God hasn't blessed me with kids yet- However, my coaching style reflects that of a parent. Here is my top five ways to build a champion child:
1. Show UP , Step Up, Lead Don't Manage - My dad was my first coach. It started in the yard running button hooks when I was five or six. When I was seven, no parent raised their hands during our first flag football parent/athlete meeting-so my dad stepped up. He did the best he could with no formal education or experience. I didn't get to play more than the other kids, I shared my time playing every position. I learned how to be a teammate. I will never forget that. As I've progressed into my coaching career I've realized the coaches I looked up to the most were the ones that lived the sport, that offered the hearts to me and my teammates. Some of my coaches didn't know much, but they showed up--the best ones knew how to motivate. Kids and adults alike don't want to be managed, they want to be lead and they want to be inspired.
2. You Did Good - I believe talent and potential is only truly met and released when you can get the beholder to appreciate themselves. How they see themselves and feel is a product of how their mentors, parents, coaches, and teachers see them and treat them. Tell a person what you see in them, push them accordingly to get them their.

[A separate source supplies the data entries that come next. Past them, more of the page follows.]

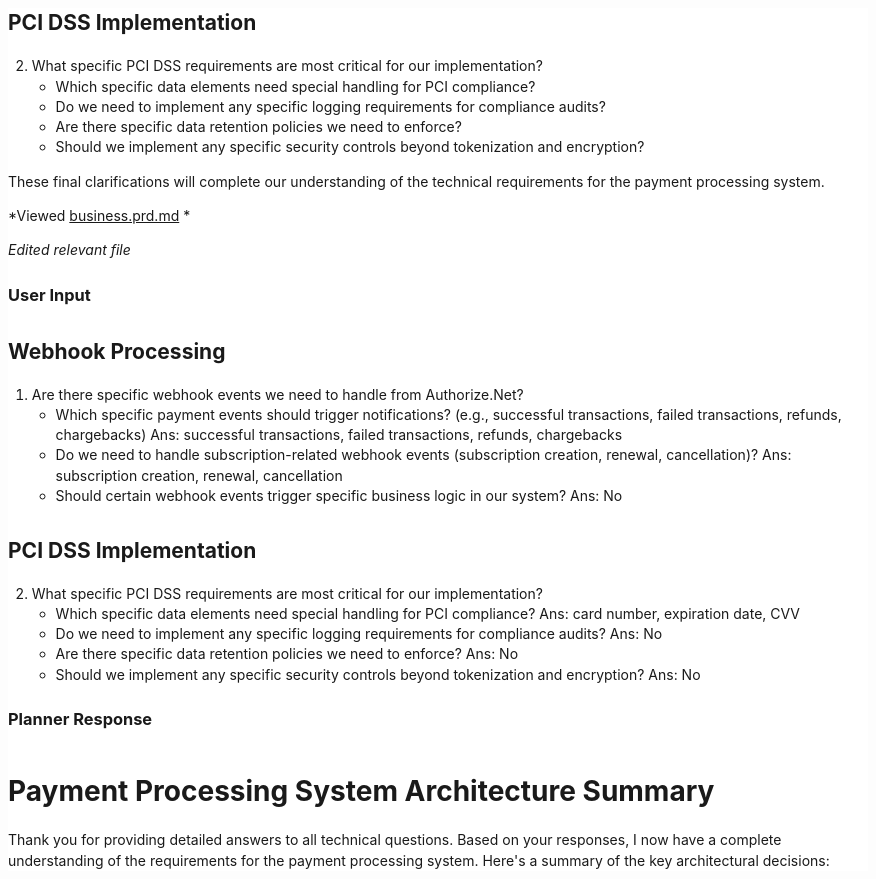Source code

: ## PCI DSS Implementation

2. What specific PCI DSS requirements are most critical for our implementation?
   - Which specific data elements need special handling for PCI compliance?
   - Do we need to implement any specific logging requirements for compliance audits?
   - Are there specific data retention policies we need to enforce?
   - Should we implement any specific security controls beyond tokenization and encryption?

These final clarifications will complete our understanding of the technical requirements for the payment processing system.

*Viewed [business.prd.md](file:///Users/sumitk/Desktop/AI%20Native/payment-processing-system/business.prd.md) *

*Edited relevant file*

### User Input

## Webhook Processing


1. Are there specific webhook events we need to handle from Authorize.Net?
   - Which specific payment events should trigger notifications? (e.g., successful transactions, failed transactions, refunds, chargebacks)
   Ans: successful transactions, failed transactions, refunds, chargebacks
   - Do we need to handle subscription-related webhook events (subscription creation, renewal, cancellation)?
   Ans: subscription creation, renewal, cancellation
   - Should certain webhook events trigger specific business logic in our system?
   Ans: No


## PCI DSS Implementation


2. What specific PCI DSS requirements are most critical for our implementation?
   - Which specific data elements need special handling for PCI compliance?
   Ans: card number, expiration date, CVV
   - Do we need to implement any specific logging requirements for compliance audits?
   Ans: No
   - Are there specific data retention policies we need to enforce?
   Ans: No
   - Should we implement any specific security controls beyond tokenization and encryption?
   Ans: No

### Planner Response

# Payment Processing System Architecture Summary

Thank you for providing detailed answers to all technical questions. Based on your responses, I now have a complete understanding of the requirements for the payment processing system. Here's a summary of the key architectural decisions:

Early on with kids its a 2/3 vs 1/3 policy--spend more time building them up, but you need to also let them know they can improve in other areas as well. Remember what encourage means--To add to someones heart.
3. Reward the Effort - Future Hall of Fame Linebacker Ray Lewis once said, "Effort, its you vs you." We all have also heard the line that competition breeds success. Get kids to buy into the idea that its about competing within first and they will be on track to put forth better effort with every opportunity. Through effort where they will find out the most about themselves. Start rewarding things like enthusiasm, body language, focus, attention to detail, persistence, timeliness and you will be amazed where it takes kids.

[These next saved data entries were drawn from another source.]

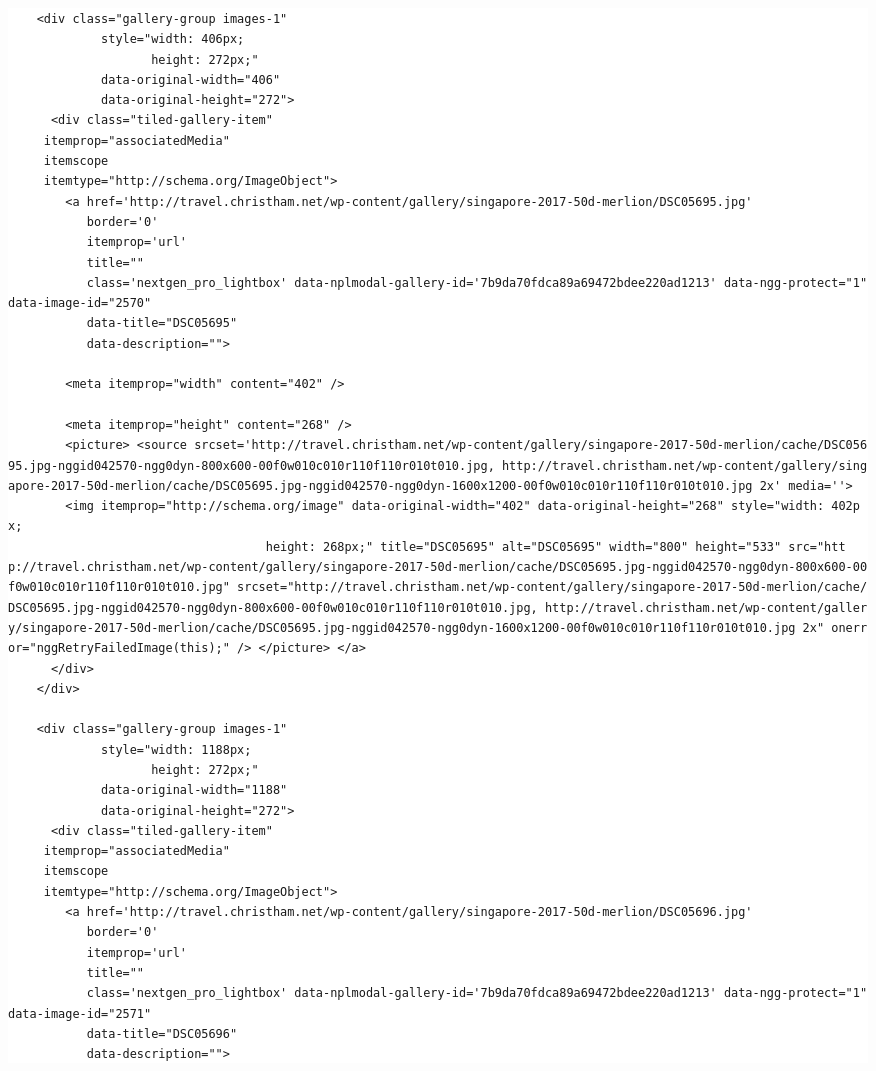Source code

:         <div class="gallery-group images-1"
                 style="width: 406px;
                        height: 272px;"
                 data-original-width="406"
                 data-original-height="272">
          <div class="tiled-gallery-item"
         itemprop="associatedMedia"
         itemscope
         itemtype="http://schema.org/ImageObject">
            <a href='http://travel.christham.net/wp-content/gallery/singapore-2017-50d-merlion/DSC05695.jpg'
               border='0'
               itemprop='url'
               title=""
               class='nextgen_pro_lightbox' data-nplmodal-gallery-id='7b9da70fdca89a69472bdee220ad1213' data-ngg-protect="1"               data-image-id="2570"
               data-title="DSC05695"
               data-description=""> 
            
            <meta itemprop="width" content="402" />
            
            <meta itemprop="height" content="268" />
            <picture> <source srcset='http://travel.christham.net/wp-content/gallery/singapore-2017-50d-merlion/cache/DSC05695.jpg-nggid042570-ngg0dyn-800x600-00f0w010c010r110f110r010t010.jpg, http://travel.christham.net/wp-content/gallery/singapore-2017-50d-merlion/cache/DSC05695.jpg-nggid042570-ngg0dyn-1600x1200-00f0w010c010r110f110r010t010.jpg 2x' media=''> 
            <img itemprop="http://schema.org/image" data-original-width="402" data-original-height="268" style="width: 402px;
                                        height: 268px;" title="DSC05695" alt="DSC05695" width="800" height="533" src="http://travel.christham.net/wp-content/gallery/singapore-2017-50d-merlion/cache/DSC05695.jpg-nggid042570-ngg0dyn-800x600-00f0w010c010r110f110r010t010.jpg" srcset="http://travel.christham.net/wp-content/gallery/singapore-2017-50d-merlion/cache/DSC05695.jpg-nggid042570-ngg0dyn-800x600-00f0w010c010r110f110r010t010.jpg, http://travel.christham.net/wp-content/gallery/singapore-2017-50d-merlion/cache/DSC05695.jpg-nggid042570-ngg0dyn-1600x1200-00f0w010c010r110f110r010t010.jpg 2x" onerror="nggRetryFailedImage(this);" /> </picture> </a>
          </div>
        </div>
        
        <div class="gallery-group images-1"
                 style="width: 1188px;
                        height: 272px;"
                 data-original-width="1188"
                 data-original-height="272">
          <div class="tiled-gallery-item"
         itemprop="associatedMedia"
         itemscope
         itemtype="http://schema.org/ImageObject">
            <a href='http://travel.christham.net/wp-content/gallery/singapore-2017-50d-merlion/DSC05696.jpg'
               border='0'
               itemprop='url'
               title=""
               class='nextgen_pro_lightbox' data-nplmodal-gallery-id='7b9da70fdca89a69472bdee220ad1213' data-ngg-protect="1"               data-image-id="2571"
               data-title="DSC05696"
               data-description="">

4. Embrace Failure - I have seen a few of my kids wear a Nike t-shirt with the slogan "Fear Failure." Failure is the learning tool for success--its what sparks the flame for progress and resilience. Teach kids to take risks, to learn from failure through feedback and analysis. Push kids in a manner where they do fail. Most importantly teach kids to accept the responsibility of failure. One of my favorite lines from my high school coach Steve Rux was, "Own it, learn from it, trash it."
5. Empower - Define. Educate. Do. Make kids part of the mission. Teach them, show them the way, and than let them do. Help them involve others. Create a following. Get out of their way!